“Did you come to me?—I would, at last, have come to you!”

I came.... Will you go home with me?”

“I did not wholly mean unkindness.... I am not truly man the wolf.”

“Will you come? Perhaps I am only woman the snake.”

Glaucon went with her. They went together from the Acropolis into the narrow ways.

CHAPTER X
THE PEARL OF THE DEEP

Meranes, the turbaned satrap, had a palace that to the west sent its gardens to the sea-edge, and on the east opened sheer upon the ever-humming hive that was his satrapy’s chief town. The palace owned a great, middle body with arm-like processes, jointed tentacles that strayed afar into odorous and flower-spangled wildernesses, and all was at once fantastically and strongly built. There were gilding and mosaic and fretwork that treated stone like flax. The palace spread, many-courted, myriad-roomed, multi-coloured. On the dusky garden side it was mingled with trees and bloom and fruit: it knew deep alleys and shadowy rings, and stone water tanks where lilies were planted and fish swam. But on the town side it rose blank and clear from the hot and clanging place. Here was the official palace—the palace of the audience, of the satrap’s government, of officials, soldiers, magi, principal men and the horde that was not principal, spies, confidants, merchants of sorts, ministers and attendants of pleasure, of orders given and received, of complaint, pleading, demand, grievances and clamour, reward and punishment, strife open and concealed, jealousy, rivalry, lies, greed, fanatic hate and fanatic devotion, and always a brew of conspiracies, great and small, very many small, and on hand perpetually one or two great. Such a cloud hung always over it, hung garden side and city side, for influences were subtle and stole between. Breathing that musk and sandal, hearing always that whispering, governed Meranes, satrap of a deep province, slave only to the namer of the satraps, the eastern king who was despot of a dozen despots.

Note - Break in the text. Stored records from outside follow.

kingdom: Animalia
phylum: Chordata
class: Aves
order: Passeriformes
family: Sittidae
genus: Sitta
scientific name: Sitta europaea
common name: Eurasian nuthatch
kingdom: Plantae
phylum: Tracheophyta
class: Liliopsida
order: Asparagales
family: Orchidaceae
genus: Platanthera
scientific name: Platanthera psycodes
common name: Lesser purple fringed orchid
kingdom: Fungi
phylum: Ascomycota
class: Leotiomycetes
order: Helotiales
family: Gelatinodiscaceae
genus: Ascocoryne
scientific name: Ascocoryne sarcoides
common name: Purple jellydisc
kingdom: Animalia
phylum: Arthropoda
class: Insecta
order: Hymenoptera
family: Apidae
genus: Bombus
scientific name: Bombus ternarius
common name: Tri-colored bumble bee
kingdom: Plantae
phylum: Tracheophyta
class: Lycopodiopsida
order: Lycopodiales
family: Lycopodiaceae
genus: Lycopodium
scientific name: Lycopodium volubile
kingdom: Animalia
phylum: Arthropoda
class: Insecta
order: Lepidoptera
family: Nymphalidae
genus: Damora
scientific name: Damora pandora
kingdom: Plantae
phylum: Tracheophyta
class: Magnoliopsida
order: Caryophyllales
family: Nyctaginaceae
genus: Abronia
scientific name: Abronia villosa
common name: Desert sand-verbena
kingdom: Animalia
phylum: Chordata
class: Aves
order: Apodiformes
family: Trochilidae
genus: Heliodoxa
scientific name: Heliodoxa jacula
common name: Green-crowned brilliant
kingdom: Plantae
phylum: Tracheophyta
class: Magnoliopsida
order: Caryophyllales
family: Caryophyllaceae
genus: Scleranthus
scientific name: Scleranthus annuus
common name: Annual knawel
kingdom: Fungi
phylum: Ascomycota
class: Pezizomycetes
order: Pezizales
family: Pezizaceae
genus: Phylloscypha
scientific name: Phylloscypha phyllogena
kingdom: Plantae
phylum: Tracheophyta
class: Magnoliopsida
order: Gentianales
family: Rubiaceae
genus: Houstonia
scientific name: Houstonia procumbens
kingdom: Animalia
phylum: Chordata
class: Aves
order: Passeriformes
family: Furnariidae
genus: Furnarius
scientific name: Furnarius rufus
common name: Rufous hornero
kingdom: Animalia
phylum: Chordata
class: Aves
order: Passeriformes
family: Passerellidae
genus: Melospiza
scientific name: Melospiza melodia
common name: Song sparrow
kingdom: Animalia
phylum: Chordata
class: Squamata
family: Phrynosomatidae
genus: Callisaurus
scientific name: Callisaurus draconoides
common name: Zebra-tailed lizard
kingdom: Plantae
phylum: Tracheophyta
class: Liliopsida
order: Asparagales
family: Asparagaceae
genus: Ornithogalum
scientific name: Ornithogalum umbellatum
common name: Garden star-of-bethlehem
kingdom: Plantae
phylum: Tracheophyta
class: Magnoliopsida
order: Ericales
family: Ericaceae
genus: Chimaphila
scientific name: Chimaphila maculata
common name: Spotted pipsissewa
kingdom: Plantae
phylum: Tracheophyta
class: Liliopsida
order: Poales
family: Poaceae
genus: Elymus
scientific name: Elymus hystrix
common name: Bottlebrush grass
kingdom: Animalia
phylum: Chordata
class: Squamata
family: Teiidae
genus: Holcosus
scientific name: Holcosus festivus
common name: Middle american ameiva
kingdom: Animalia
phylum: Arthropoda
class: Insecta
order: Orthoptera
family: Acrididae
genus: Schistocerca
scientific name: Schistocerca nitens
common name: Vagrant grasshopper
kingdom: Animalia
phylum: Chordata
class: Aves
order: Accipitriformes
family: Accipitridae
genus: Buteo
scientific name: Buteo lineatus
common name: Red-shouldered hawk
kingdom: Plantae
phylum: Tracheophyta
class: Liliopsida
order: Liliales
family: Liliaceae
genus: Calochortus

Under Meranes, the governor of the chief city was Sadyattes. The magus of most power was Artaxias.

In the middle palace, whence he might move through any arm, Meranes had his rooms for dwelling. To the right, he went to the front upon the clanging town, and the business of the satrapy. When he entered again that middle part he drew with him confidants and favourites and made for himself now counsel, now revelry and relaxation. Or, alone here, he spent much consideration upon how to keep life, honour, and satrapy, seeing that to do so he must ever please that more richly turbaned despot who herded satraps, and about whose ears ever buzzed the maligners. Or he drew to him certain of the magi and talked with them, for he was a man who trembled at times on the edge of seeing the unseen and touching the untouched, and the magi were held to be free of the king’s road to knowledge. To the left, past guarded doors, movement brought Meranes where the palace ran, many-fronded, into shadows of groves, into the realm of slippered footfall and treble voices. Here were squandered wealth, and heavy odours, and the nightingale’s song. Here the life of Meranes stayed among women. Here lay the filled seraglio, and here for soldiers stood the files of eunuchs. And for all the soldiers and the slaves, for all the blank walls and guarded doors, word-bearing winds blew through the palace from the right to the left and the left to the right. Any part of the palace might conspire with any other part against any third part.

The favourite wife of the satrap was Aryenis, with just below her, creeping at times very nigh her, a woman of Egypt named Nitetis. Each had a son.